Care economy ‘constraint and opportunity’ for Sri Lanka: World Bank

Wednesday, 22 April 2026 00:02 -     - {{hitsCtrl.values.hits}}

World Bank Group Senior Operations Specialist Asela Dissanayake 

– Pic by Lasantha Kumara 

 


 

  • Notes female labour force participation stagnated at around 31%-35% for over three decades
  • Women aged 25–49 are 2.6 times more likely unemployed than men despite being at their most educated productive stage
  • States women experienced 8.6% higher job losses than men during 2022 economic crisis, recovery uneven

By Charumini de Silva

Sri Lanka’s strong human development achievements have not translated into equal economic participation for women, with structural barriers, particularly unpaid care work, continuing to limit labour force entry, a senior World Bank Group official said yesterday.

Speaking at the South-4-Care Learning Hub in Colombo, World Bank Group Senior Operations Specialist and Acting Country Manager for Sri Lanka and the Maldives Asela Dissanayake noted that while Sri Lanka has built “strong foundations” in education, health and social protection, these alone are insufficient to ensure inclusive growth.

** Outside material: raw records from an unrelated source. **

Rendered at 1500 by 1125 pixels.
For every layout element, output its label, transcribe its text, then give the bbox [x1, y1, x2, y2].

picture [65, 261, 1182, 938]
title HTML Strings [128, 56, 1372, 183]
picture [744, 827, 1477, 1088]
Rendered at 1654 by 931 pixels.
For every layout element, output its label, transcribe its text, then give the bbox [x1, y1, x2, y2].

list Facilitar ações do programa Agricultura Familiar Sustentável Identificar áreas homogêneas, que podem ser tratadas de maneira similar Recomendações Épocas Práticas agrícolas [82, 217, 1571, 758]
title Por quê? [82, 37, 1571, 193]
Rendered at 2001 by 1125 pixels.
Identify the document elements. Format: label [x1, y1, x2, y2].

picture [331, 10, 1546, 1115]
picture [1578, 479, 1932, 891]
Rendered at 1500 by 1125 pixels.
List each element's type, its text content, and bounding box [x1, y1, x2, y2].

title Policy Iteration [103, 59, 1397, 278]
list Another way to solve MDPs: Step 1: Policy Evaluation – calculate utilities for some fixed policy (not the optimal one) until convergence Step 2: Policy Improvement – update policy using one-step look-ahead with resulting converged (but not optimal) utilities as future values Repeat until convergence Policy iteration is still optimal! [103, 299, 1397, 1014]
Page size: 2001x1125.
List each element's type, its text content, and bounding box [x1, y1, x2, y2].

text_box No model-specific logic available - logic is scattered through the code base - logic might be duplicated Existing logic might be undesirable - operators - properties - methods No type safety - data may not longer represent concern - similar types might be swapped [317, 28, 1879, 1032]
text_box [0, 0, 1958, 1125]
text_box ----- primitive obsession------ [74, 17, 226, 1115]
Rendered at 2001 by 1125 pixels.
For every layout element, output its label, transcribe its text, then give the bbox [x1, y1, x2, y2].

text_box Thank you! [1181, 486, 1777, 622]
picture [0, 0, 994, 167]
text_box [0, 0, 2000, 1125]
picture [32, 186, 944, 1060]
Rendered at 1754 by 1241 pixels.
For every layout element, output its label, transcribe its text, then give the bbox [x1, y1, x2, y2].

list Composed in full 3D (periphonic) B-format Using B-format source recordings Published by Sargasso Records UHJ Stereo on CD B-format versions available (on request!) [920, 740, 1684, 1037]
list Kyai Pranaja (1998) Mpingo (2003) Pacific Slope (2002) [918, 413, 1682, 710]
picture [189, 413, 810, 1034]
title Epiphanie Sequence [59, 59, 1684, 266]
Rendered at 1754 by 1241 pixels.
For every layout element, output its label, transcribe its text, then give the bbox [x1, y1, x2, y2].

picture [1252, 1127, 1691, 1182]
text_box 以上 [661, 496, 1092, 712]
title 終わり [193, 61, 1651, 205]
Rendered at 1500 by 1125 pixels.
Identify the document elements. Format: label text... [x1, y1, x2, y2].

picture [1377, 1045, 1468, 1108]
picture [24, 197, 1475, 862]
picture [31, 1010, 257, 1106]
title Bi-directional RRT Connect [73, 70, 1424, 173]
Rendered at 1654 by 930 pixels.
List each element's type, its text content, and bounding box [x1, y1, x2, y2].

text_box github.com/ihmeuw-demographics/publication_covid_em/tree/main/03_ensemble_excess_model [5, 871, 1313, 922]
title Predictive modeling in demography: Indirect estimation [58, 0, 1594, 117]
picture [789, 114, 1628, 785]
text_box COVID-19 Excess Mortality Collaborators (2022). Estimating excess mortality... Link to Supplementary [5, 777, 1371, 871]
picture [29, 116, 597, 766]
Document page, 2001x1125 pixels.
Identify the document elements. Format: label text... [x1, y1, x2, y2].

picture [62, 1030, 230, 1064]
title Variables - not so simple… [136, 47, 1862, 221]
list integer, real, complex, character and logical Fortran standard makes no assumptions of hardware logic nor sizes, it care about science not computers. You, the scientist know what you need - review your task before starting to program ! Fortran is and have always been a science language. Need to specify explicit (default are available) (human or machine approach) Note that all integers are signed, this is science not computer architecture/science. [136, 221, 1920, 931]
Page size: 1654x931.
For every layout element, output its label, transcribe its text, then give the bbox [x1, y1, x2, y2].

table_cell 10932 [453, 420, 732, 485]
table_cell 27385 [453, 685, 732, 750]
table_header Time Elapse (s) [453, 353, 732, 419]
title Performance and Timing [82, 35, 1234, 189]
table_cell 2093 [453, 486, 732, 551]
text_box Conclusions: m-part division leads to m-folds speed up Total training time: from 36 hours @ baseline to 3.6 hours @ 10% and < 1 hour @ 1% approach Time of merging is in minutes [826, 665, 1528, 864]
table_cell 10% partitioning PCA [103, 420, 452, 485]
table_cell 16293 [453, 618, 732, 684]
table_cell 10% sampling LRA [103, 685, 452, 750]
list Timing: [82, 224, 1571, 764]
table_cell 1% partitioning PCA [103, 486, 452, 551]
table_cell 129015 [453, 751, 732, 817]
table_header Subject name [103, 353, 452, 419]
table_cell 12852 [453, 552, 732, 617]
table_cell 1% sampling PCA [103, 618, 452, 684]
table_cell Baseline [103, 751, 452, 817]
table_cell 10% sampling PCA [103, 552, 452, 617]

“Strong foundations do not automatically translate into full economic participation,” he said, stressing that there is more work to do, to convert human capital gains into labour market outcomes.

Dissanayake highlighted that Sri Lanka ranks among the strongest performers in South Asia on gender-related human development indicators, including: near universal literacy, gender parity in education and the lowest maternal mortality rates in the region.

He attributed these gains to the country’s long-standing investments in free education, universal healthcare and public infrastructure, which have expanded opportunities for women and girls across both rural and urban areas.

However, these achievements contrast sharply with labour market realities.

“Female labour force participation has stagnated at around 31% to 35% for over three decades,” he said, citing that women aged 25–49 are 2.6 times more likely to be unemployed than men, despite being at their most educated and productive stage.

He said the situation worsened during the 2022 economic crisis, with women experiencing 8.6% higher job losses than men, and recovery since then remaining uneven.

According to Dissanayake, the underlying constraint lies in the disproportionate burden of unpaid care work.

“Around 87% of women and girls above age 10 participate in household and care work, compared to 60% of men and boys,” he said, noting that this imbalance persists even when women are formally employed.

The most critical pressure point, he added, is motherhood.

“Women exit the workforce when they have children and do not return, not from choice, but because affordable, quality childcare is out of reach for most families,” he stressed.

He said childcare is only part of the challenge, with Sri Lanka’s population rapidly ageing, elder care is emerging as a parallel constraint.

“By 2041, nearly one in five Sri Lankans will be over 60. Elder care is an equally pressing and growing issue, one that falls disproportionately on women,” he warned.

Despite these challenges, Dissanayake pointed out that the care economy should not be viewed solely as a barrier, but also as a major growth opportunity.

“The care economy is not only a constraint to address, it might be an opportunity to invest in,” he said.

Globally, care services are among the fastest-growing employment sectors, with investments projected to generate 300 million of jobs by 2035. Sri Lanka, with its ageing population and expanding middle class, is well positioned to benefit.

He pointed to elder care services in particular as a largely untapped market, with potential for formal job creation, skills development and private sector participation.

“Decent work, fair pay and social protection in care jobs are exactly the kind of inclusive employment Sri Lanka needs,” he added, especially as the country seeks to absorb nearly one million new entrants into the labour market in the coming years.

Dissanayake stressed that addressing the care economy requires a shift in social norms, particularly around gender roles.

“Care cannot continue to be treated as women’s work alone. Men have a role, as caregivers at home, as workers in the formal care economy, and as champions of redistribution,” he said.

He described this shift as not just a matter of equity, but a precondition for expanding women’s participation in paid work.

The care economy agenda is embedded in the World Bank’s newly approved Country Partnership Framework for Sri Lanka, a five-year strategy focused on private sector-led job creation, skills development, inclusion of women, youth and vulnerable groups.

The framework recognises that achieving Sri Lanka’s 7% growth ambition will depend on removing structural barriers, including care responsibilities that keep educated women out of the workforce.

Dissanayake said the World Bank Group is supporting this agenda through research and evidence-building on childcare and elder care systems, engagement with the private sector via the International Finance Corporation (IFC) and financing and advisory support to scale care services.

He also highlighted ongoing collaboration with the International Labour Organisation (ILO) and other partners to strengthen policy, analytics and operational investments.

Dissanayake stressed on the importance of partnerships and evidence-based policymaking. “These issues are too often invisible in policy conversations,” he said, urging stakeholders to use platforms like the South-4-Care Learning Hub to generate actionable solutions.

“The solutions exist, and the moment to act on them is now,” he said.